Q-ball may be correct in that any approach at PI would have brought the Americans into the war.
Let me go back and re-iterate. There is no doubt Japan was going to declare war on the US. Roosevelt was not going to get an option. He wanted to be involved in Europe but had very liitle public support. Had Hitler not been stupid enough to declare war on the US, Rossevelt would have had a public focused upon defeating Japan and an even stronger resistance to Europe (why get in a war in Europe when you are already attacked in the Pacific).
In looking at political solutions in the Pacific,
1) Rule out the suprise attack factor, as it was not the Japanese plan, if was an accident (fatal at that and one could argue that the attack plan timeline was too precise for the state of communications of the era). But now you don't have the "revenge" motivator (which BTW still prevades a lot of Americans today).

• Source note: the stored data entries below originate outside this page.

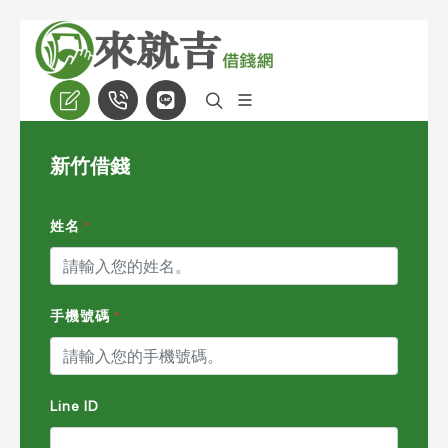
新竹借錢
姓名
*
手機號碼
*
Line ID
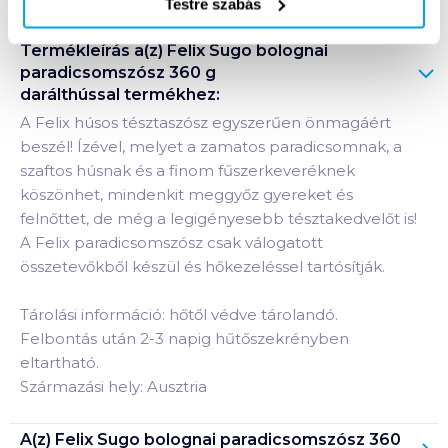
Testre szabás
Termékleírás a(z)
Felix Sugo bolognai
paradicsomszósz 360 g
darálthússal
termékhez:
A Felix húsos tésztaszósz egyszerűen önmagáért
beszél! Ízével, melyet a zamatos paradicsomnak, a
szaftos húsnak és a finom fűszerkeveréknek
köszönhet, mindenkit meggyőz gyereket és
felnőttet, de még a legigényesebb tésztakedvelőt is!
A Felix paradicsomszósz csak válogatott
összetevőkből készül és hőkezeléssel tartósítják.
Tárolási információ: hőtől védve tárolandó.
Felbontás után 2-3 napig hűtőszekrényben
eltartható.
Származási hely: Ausztria
A(z)
Felix Sugo bolognai paradicsomszósz 360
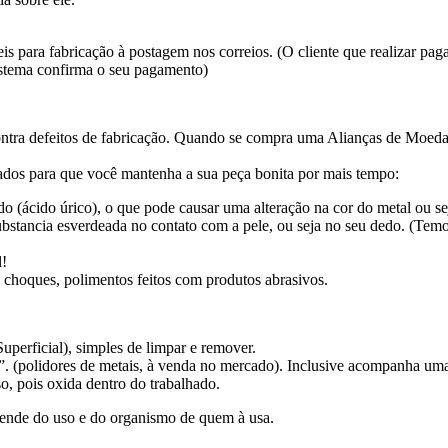
s para fabricação à postagem nos correios. (O cliente que realizar pa
istema confirma o seu pagamento)
ntra defeitos de fabricação. Quando se compra uma Alianças de Moed
dos para que você mantenha a sua peça bonita por mais tempo:
o (ácido úrico), o que pode causar uma alteração na cor do metal ou sej
bstancia esverdeada no contato com a pele, ou seja no seu dedo. (Temos
l!
 choques, polimentos feitos com produtos abrasivos.
perficial), simples de limpar e remover.
”. (polidores de metais, à venda no mercado). Inclusive acompanha uma 
o, pois oxida dentro do trabalhado.
ende do uso e do organismo de quem à usa.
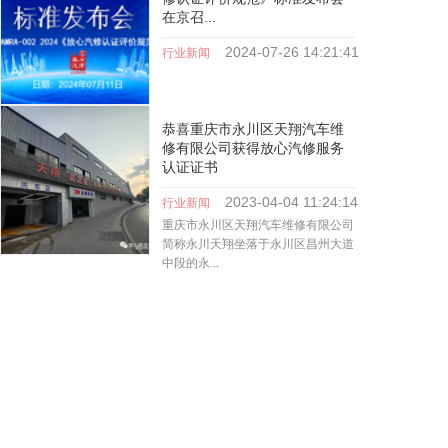
在京召...
2024-07-26
14:21:41
行业新闻
查看全文
恭喜重庆市永川区天翔汽车维
修有限公司获得放心汽修服务
认证证书
2023-04-04
11:24:14
行业新闻
重庆市永川区天翔汽车维修有限公司
简称永川天翔坐落于永川区昌州大道
中段的永...
查看全文
1
2
3
>
copyright@2018 FenYueConsultantAll rights reserved.
京ICP备19022207号-1
京公网安备11010502057456号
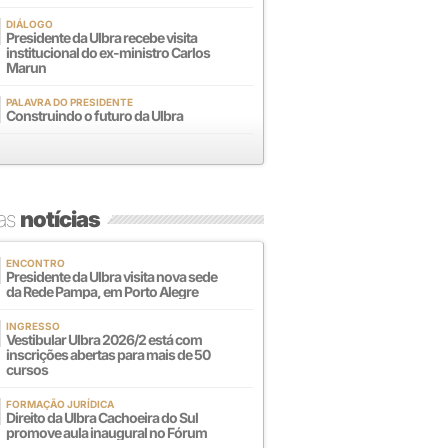
DIÁLOGO
Presidente da Ulbra recebe visita
institucional do ex-ministro Carlos
Marun
PALAVRA DO PRESIDENTE
Construindo o futuro da Ulbra
mas
notícias
ENCONTRO
Presidente da Ulbra visita nova sede
da Rede Pampa, em Porto Alegre
INGRESSO
Vestibular Ulbra 2026/2 está com
inscrições abertas para mais de 50
cursos
FORMAÇÃO JURÍDICA
Direito da Ulbra Cachoeira do Sul
promove aula inaugural no Fórum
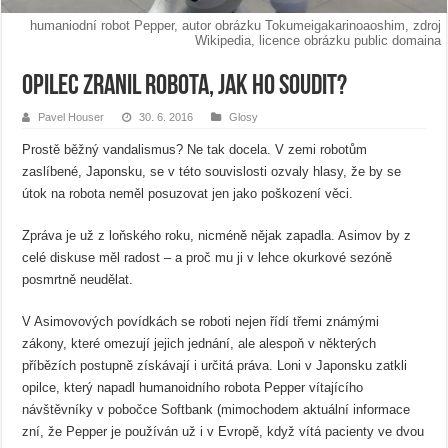
humaniodní robot Pepper, autor obrázku Tokumeigakarinoaoshim, zdroj
Wikipedia, licence obrázku public domaina
Opilec zranil robota, jak ho soudit?
Pavel Houser
30. 6. 2016
Glosy
Prostě běžný vandalismus? Ne tak docela. V zemi robotům
zaslíbené, Japonsku, se v této souvislosti ozvaly hlasy, že by se
útok na robota neměl posuzovat jen jako poškození věci.
Zpráva je už z loňského roku, nicméně nějak zapadla. Asimov by z
celé diskuse měl radost – a proč mu ji v lehce okurkové sezóně
posmrtně neudělat.
V Asimovových povídkách se roboti nejen řídí třemi známými
zákony, které omezují jejich jednání, ale alespoň v některých
příbězích postupně získávají i určitá práva. Loni v Japonsku zatkli
opilce, který napadl humanoidního robota Pepper vítajícího
návštěvníky v pobočce Softbank (mimochodem aktuální informace
zní, že Pepper je používán už i v Evropě, když vítá pacienty ve dvou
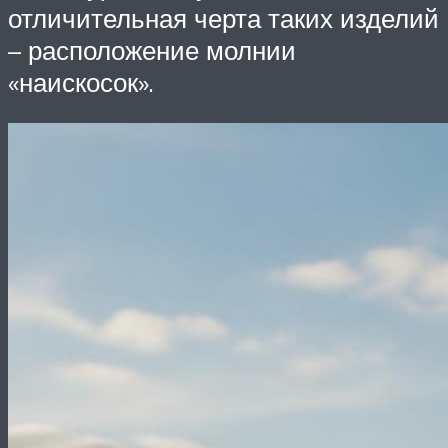
отличительная черта таких изделий
– расположение молнии
«наискосок».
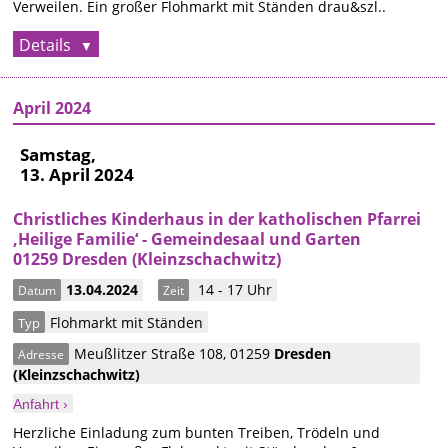
Verweilen. Ein großer Flohmarkt mit Ständen drau&szl..
Details
April 2024
Samstag,
13. April 2024
Christliches Kinderhaus in der katholischen Pfarrei
‚Heilige Familie‘ - Gemeindesaal und Garten
01259 Dresden (Kleinzschachwitz)
13.04.2024
14 - 17 Uhr
Datum
Zeit
Flohmarkt mit Ständen
Typ
Meußlitzer Straße 108
,
01259
Dresden
Adresse
(Kleinzschachwitz)
Anfahrt ›
Herzliche Einladung zum bunten Treiben, Trödeln und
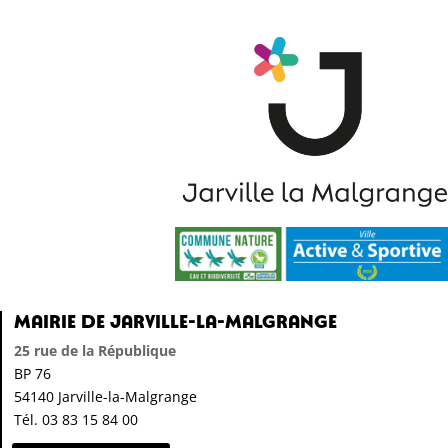
Mairie de Jarville-la-Malgrange
25 rue de la République
BP 76
54140 Jarville-la-Malgrange
Tél. 03 83 15 84 00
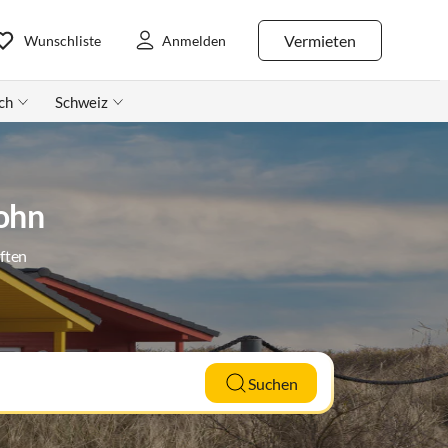
Vermieten
Wunschliste
Anmelden
ch
Schweiz
ohn
ften
Suchen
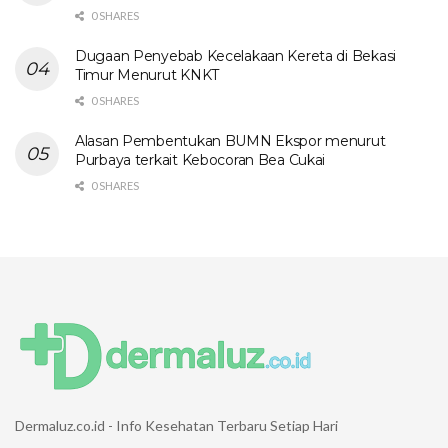
0 SHARES
Dugaan Penyebab Kecelakaan Kereta di Bekasi
Timur Menurut KNKT
0 SHARES
Alasan Pembentukan BUMN Ekspor menurut
Purbaya terkait Kebocoran Bea Cukai
0 SHARES
Dermaluz.co.id - Info Kesehatan Terbaru Setiap Hari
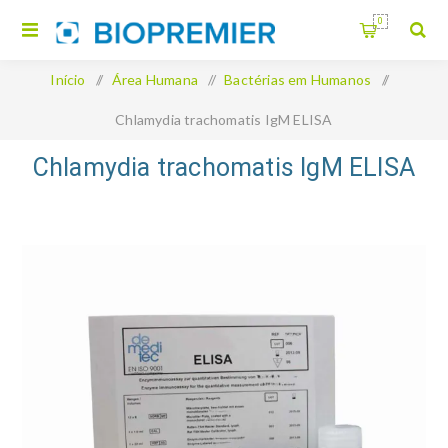
0
Início
/
Área Humana
/
Bactérias em Humanos
/
Chlamydia trachomatis IgM ELISA
Chlamydia trachomatis IgM ELISA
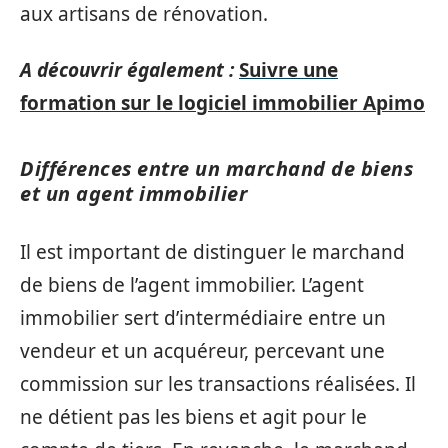
aux artisans de rénovation.
A découvrir également :
Suivre une
formation sur le logiciel immobilier Apimo
Différences entre un marchand de biens
et un agent immobilier
Il est important de distinguer le marchand
de biens de l’agent immobilier. L’agent
immobilier sert d’intermédiaire entre un
vendeur et un acquéreur, percevant une
commission sur les transactions réalisées. Il
ne détient pas les biens et agit pour le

2) Hitler doesn't declare war so the US is fighting only in the Pacific (in it's unprepared state).
Are there scenarios where the Japanese can win a political victory thru war? Would the US public feel passionate enough about the Phillipines to tolerate 2yrs of war, with no real success (or can the US get success in 2 years?) Would any European country have demanded a continued war in by the end of 1942 or would they have at least entertained a peace. The Japanese were not in India and given the trouble England had controlling India would probably have welcomed some assurances (believable or not) that Japan would leave India in their hands. Churchill was very pro keeping India as a colony.
Would the US have actually followed War Plan Orange? Which may have been fatal.
I believe these are plausible scenarios (and others), given the political environment of the time.